▸ Activity
The output must match the entries below exactly, with pictures removed.

▸ The input
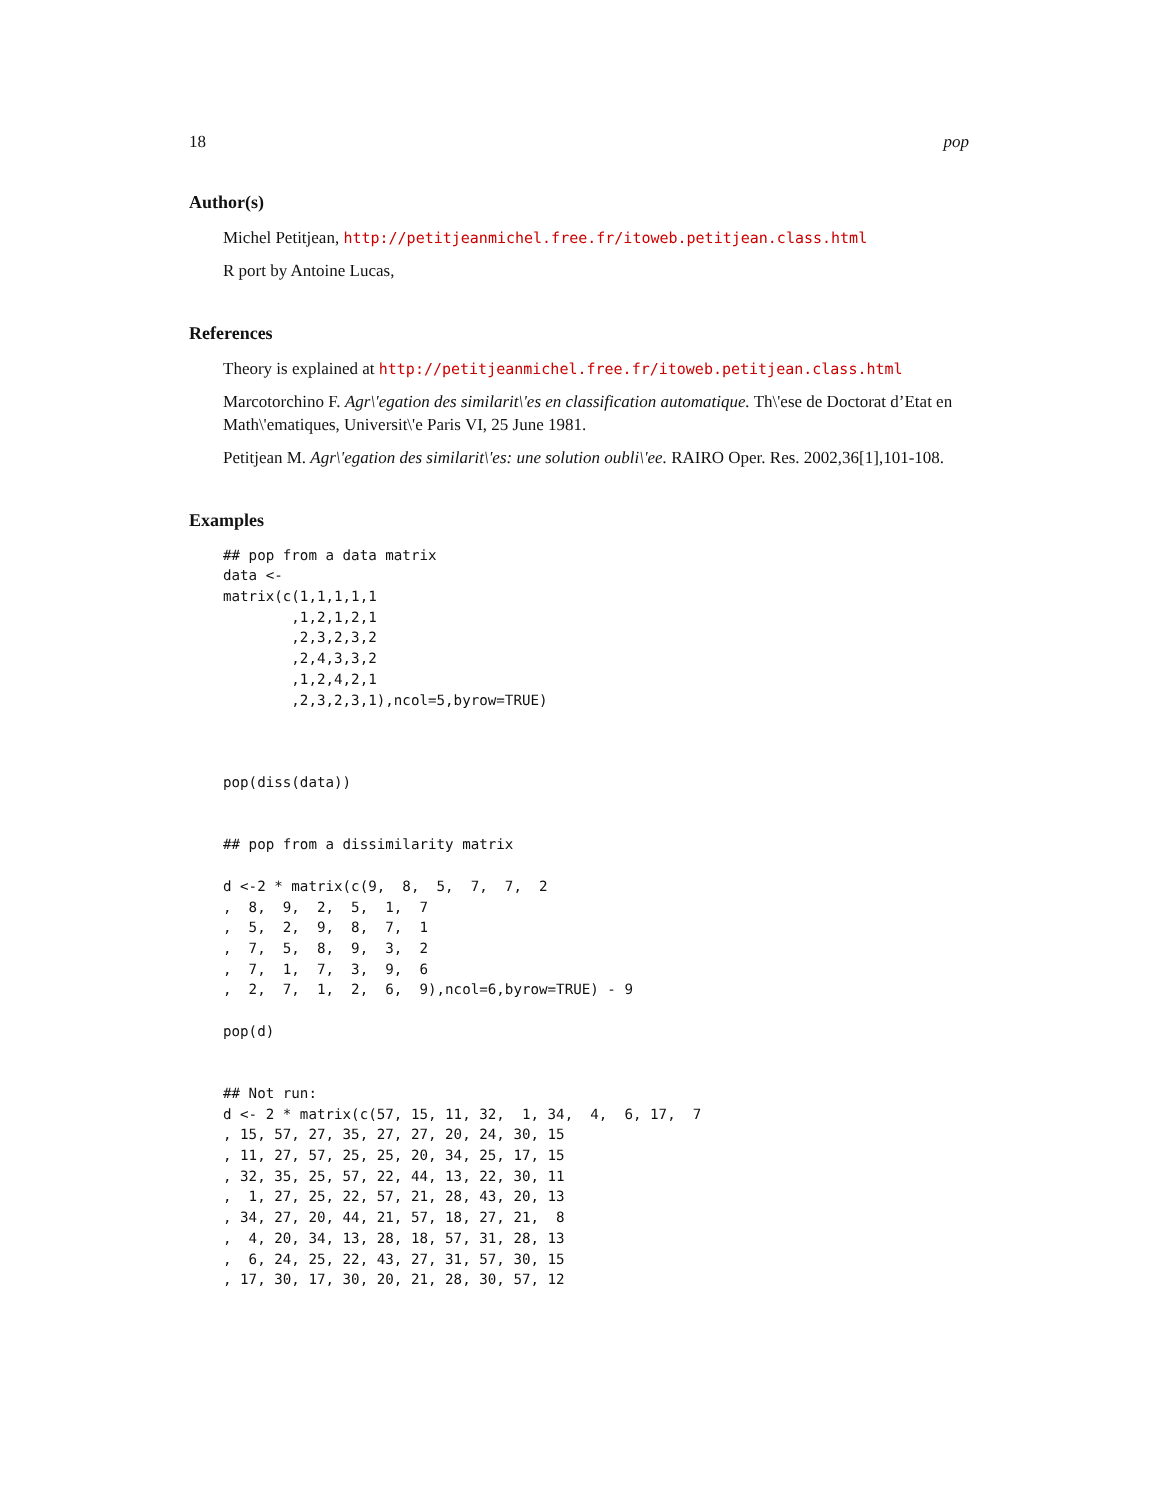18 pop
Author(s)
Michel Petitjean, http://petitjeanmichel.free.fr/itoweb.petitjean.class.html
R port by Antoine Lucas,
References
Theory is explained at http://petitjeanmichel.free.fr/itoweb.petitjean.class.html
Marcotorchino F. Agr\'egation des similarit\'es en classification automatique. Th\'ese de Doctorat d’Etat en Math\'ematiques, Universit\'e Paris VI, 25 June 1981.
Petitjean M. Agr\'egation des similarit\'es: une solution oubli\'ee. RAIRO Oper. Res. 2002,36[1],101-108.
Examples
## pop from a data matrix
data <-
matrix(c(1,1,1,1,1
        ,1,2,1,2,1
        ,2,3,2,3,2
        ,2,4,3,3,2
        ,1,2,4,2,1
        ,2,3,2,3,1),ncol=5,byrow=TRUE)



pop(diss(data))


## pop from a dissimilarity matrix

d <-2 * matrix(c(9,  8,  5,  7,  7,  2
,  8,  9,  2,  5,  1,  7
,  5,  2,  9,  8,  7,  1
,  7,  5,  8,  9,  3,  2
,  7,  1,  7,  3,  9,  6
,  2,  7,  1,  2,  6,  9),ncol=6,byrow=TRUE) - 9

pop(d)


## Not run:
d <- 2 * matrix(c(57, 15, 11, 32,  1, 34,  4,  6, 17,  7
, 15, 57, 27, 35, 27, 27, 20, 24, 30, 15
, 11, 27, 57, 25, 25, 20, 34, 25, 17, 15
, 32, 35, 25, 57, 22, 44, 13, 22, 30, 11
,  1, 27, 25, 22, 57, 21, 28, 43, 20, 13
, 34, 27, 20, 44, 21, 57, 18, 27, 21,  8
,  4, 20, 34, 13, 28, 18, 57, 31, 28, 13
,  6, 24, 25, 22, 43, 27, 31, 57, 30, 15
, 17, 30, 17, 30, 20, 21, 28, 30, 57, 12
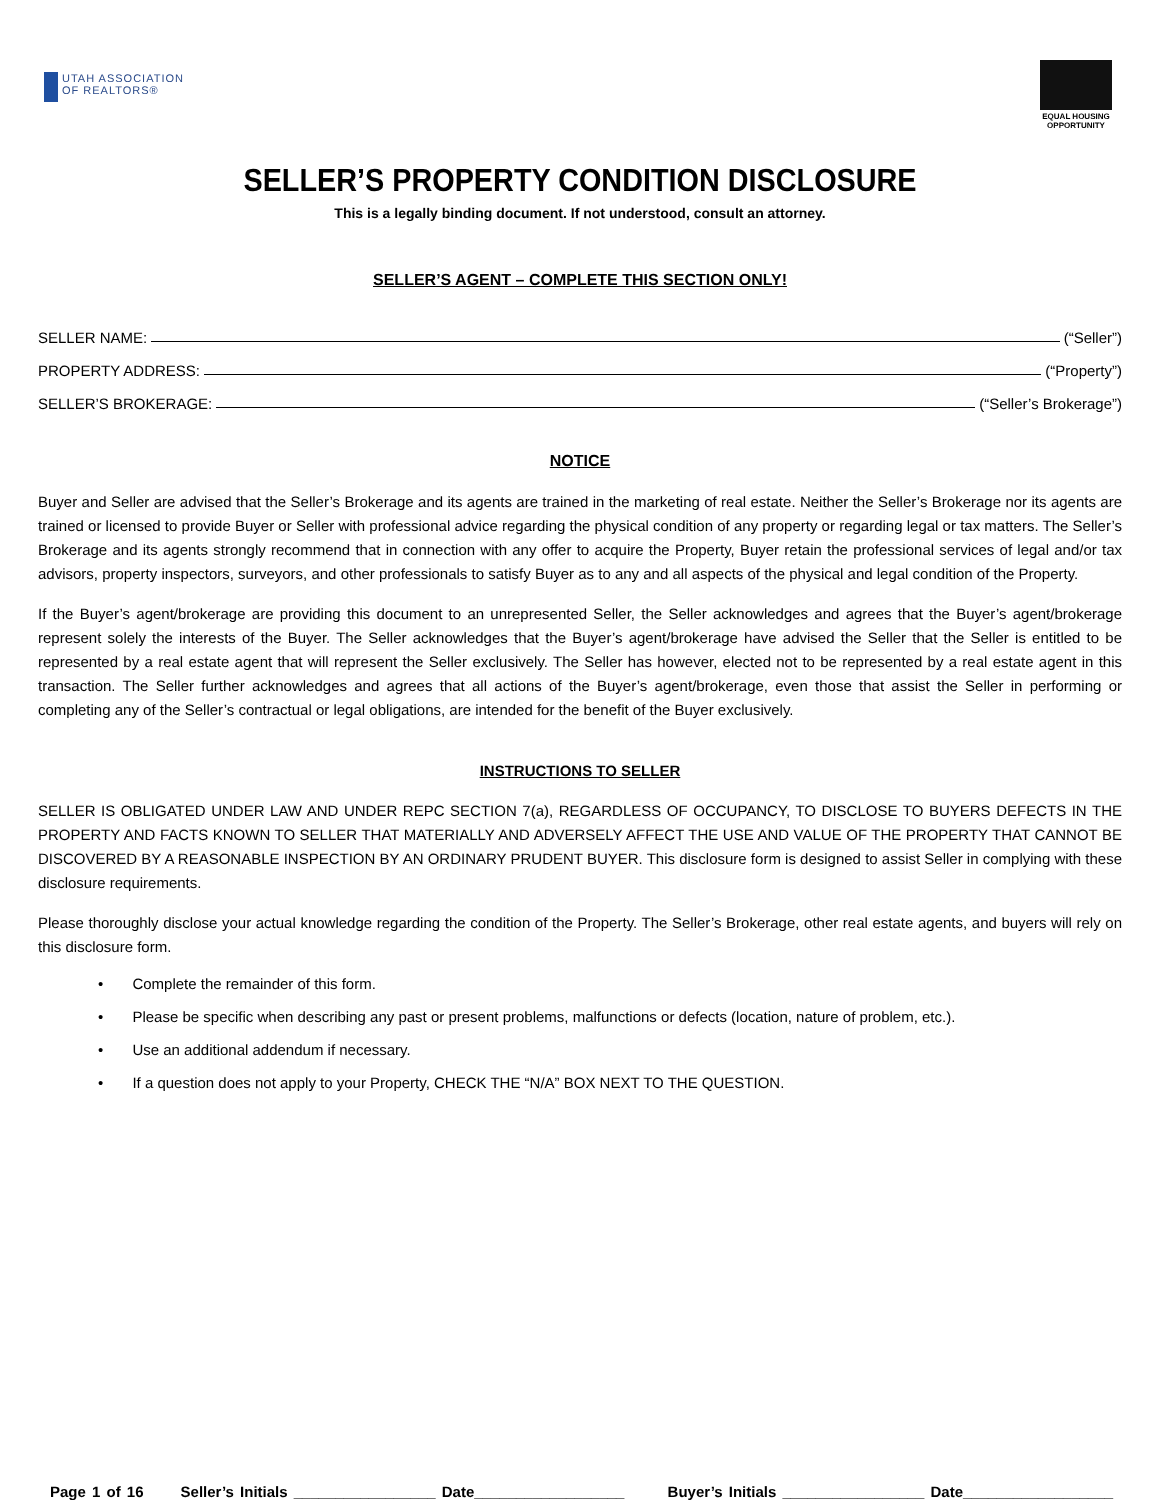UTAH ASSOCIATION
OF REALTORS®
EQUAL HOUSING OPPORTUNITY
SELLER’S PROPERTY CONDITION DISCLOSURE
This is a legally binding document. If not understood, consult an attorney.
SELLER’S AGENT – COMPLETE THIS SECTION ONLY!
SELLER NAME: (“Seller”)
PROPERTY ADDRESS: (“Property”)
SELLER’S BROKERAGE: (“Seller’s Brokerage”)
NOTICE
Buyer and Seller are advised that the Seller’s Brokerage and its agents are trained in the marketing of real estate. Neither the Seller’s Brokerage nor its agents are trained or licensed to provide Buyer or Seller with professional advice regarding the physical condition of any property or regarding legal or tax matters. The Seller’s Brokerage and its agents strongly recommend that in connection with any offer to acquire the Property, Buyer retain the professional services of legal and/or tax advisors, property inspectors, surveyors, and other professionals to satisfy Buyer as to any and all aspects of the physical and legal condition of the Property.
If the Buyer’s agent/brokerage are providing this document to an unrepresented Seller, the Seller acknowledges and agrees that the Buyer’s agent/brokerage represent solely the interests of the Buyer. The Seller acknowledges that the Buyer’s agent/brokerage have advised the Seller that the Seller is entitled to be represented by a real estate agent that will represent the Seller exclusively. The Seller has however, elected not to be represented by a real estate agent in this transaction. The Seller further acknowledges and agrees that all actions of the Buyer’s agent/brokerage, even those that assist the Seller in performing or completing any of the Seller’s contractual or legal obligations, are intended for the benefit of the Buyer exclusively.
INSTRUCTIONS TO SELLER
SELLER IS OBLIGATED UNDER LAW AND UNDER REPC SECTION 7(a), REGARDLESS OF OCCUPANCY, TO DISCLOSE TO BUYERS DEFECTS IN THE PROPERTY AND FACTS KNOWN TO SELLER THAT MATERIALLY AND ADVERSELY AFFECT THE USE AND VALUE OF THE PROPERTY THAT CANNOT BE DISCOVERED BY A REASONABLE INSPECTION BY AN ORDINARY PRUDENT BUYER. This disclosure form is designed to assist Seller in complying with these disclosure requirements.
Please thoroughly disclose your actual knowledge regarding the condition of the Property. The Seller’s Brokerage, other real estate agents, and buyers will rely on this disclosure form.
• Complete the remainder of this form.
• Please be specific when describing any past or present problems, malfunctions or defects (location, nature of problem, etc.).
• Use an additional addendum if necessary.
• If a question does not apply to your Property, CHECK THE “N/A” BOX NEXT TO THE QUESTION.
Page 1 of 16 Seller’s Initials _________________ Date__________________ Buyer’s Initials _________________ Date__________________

▸ Result
18 pop
Author(s)
Michel Petitjean, http://petitjeanmichel.free.fr/itoweb.petitjean.class.html
R port by Antoine Lucas,
References
Theory is explained at http://petitjeanmichel.free.fr/itoweb.petitjean.class.html
Marcotorchino F. Agr\'egation des similarit\'es en classification automatique. Th\'ese de Doctorat d’Etat en Math\'ematiques, Universit\'e Paris VI, 25 June 1981.
Petitjean M. Agr\'egation des similarit\'es: une solution oubli\'ee. RAIRO Oper. Res. 2002,36[1],101-108.
Examples
## pop from a data matrix
data <-
matrix(c(1,1,1,1,1
        ,1,2,1,2,1
        ,2,3,2,3,2
        ,2,4,3,3,2
        ,1,2,4,2,1
        ,2,3,2,3,1),ncol=5,byrow=TRUE)



pop(diss(data))


## pop from a dissimilarity matrix

d <-2 * matrix(c(9,  8,  5,  7,  7,  2
,  8,  9,  2,  5,  1,  7
,  5,  2,  9,  8,  7,  1
,  7,  5,  8,  9,  3,  2
,  7,  1,  7,  3,  9,  6
,  2,  7,  1,  2,  6,  9),ncol=6,byrow=TRUE) - 9

pop(d)


## Not run:
d <- 2 * matrix(c(57, 15, 11, 32,  1, 34,  4,  6, 17,  7
, 15, 57, 27, 35, 27, 27, 20, 24, 30, 15
, 11, 27, 57, 25, 25, 20, 34, 25, 17, 15
, 32, 35, 25, 57, 22, 44, 13, 22, 30, 11
,  1, 27, 25, 22, 57, 21, 28, 43, 20, 13
, 34, 27, 20, 44, 21, 57, 18, 27, 21,  8
,  4, 20, 34, 13, 28, 18, 57, 31, 28, 13
,  6, 24, 25, 22, 43, 27, 31, 57, 30, 15
, 17, 30, 17, 30, 20, 21, 28, 30, 57, 12
UTAH ASSOCIATION
OF REALTORS®
EQUAL HOUSING OPPORTUNITY
SELLER’S PROPERTY CONDITION DISCLOSURE
This is a legally binding document. If not understood, consult an attorney.
SELLER’S AGENT – COMPLETE THIS SECTION ONLY!
SELLER NAME: (“Seller”)
PROPERTY ADDRESS: (“Property”)
SELLER’S BROKERAGE: (“Seller’s Brokerage”)
NOTICE
Buyer and Seller are advised that the Seller’s Brokerage and its agents are trained in the marketing of real estate. Neither the Seller’s Brokerage nor its agents are trained or licensed to provide Buyer or Seller with professional advice regarding the physical condition of any property or regarding legal or tax matters. The Seller’s Brokerage and its agents strongly recommend that in connection with any offer to acquire the Property, Buyer retain the professional services of legal and/or tax advisors, property inspectors, surveyors, and other professionals to satisfy Buyer as to any and all aspects of the physical and legal condition of the Property.
If the Buyer’s agent/brokerage are providing this document to an unrepresented Seller, the Seller acknowledges and agrees that the Buyer’s agent/brokerage represent solely the interests of the Buyer. The Seller acknowledges that the Buyer’s agent/brokerage have advised the Seller that the Seller is entitled to be represented by a real estate agent that will represent the Seller exclusively. The Seller has however, elected not to be represented by a real estate agent in this transaction. The Seller further acknowledges and agrees that all actions of the Buyer’s agent/brokerage, even those that assist the Seller in performing or completing any of the Seller’s contractual or legal obligations, are intended for the benefit of the Buyer exclusively.
INSTRUCTIONS TO SELLER
SELLER IS OBLIGATED UNDER LAW AND UNDER REPC SECTION 7(a), REGARDLESS OF OCCUPANCY, TO DISCLOSE TO BUYERS DEFECTS IN THE PROPERTY AND FACTS KNOWN TO SELLER THAT MATERIALLY AND ADVERSELY AFFECT THE USE AND VALUE OF THE PROPERTY THAT CANNOT BE DISCOVERED BY A REASONABLE INSPECTION BY AN ORDINARY PRUDENT BUYER. This disclosure form is designed to assist Seller in complying with these disclosure requirements.
Please thoroughly disclose your actual knowledge regarding the condition of the Property. The Seller’s Brokerage, other real estate agents, and buyers will rely on this disclosure form.
• Complete the remainder of this form.
• Please be specific when describing any past or present problems, malfunctions or defects (location, nature of problem, etc.).
• Use an additional addendum if necessary.
• If a question does not apply to your Property, CHECK THE “N/A” BOX NEXT TO THE QUESTION.
Page 1 of 16 Seller’s Initials _________________ Date__________________ Buyer’s Initials _________________ Date__________________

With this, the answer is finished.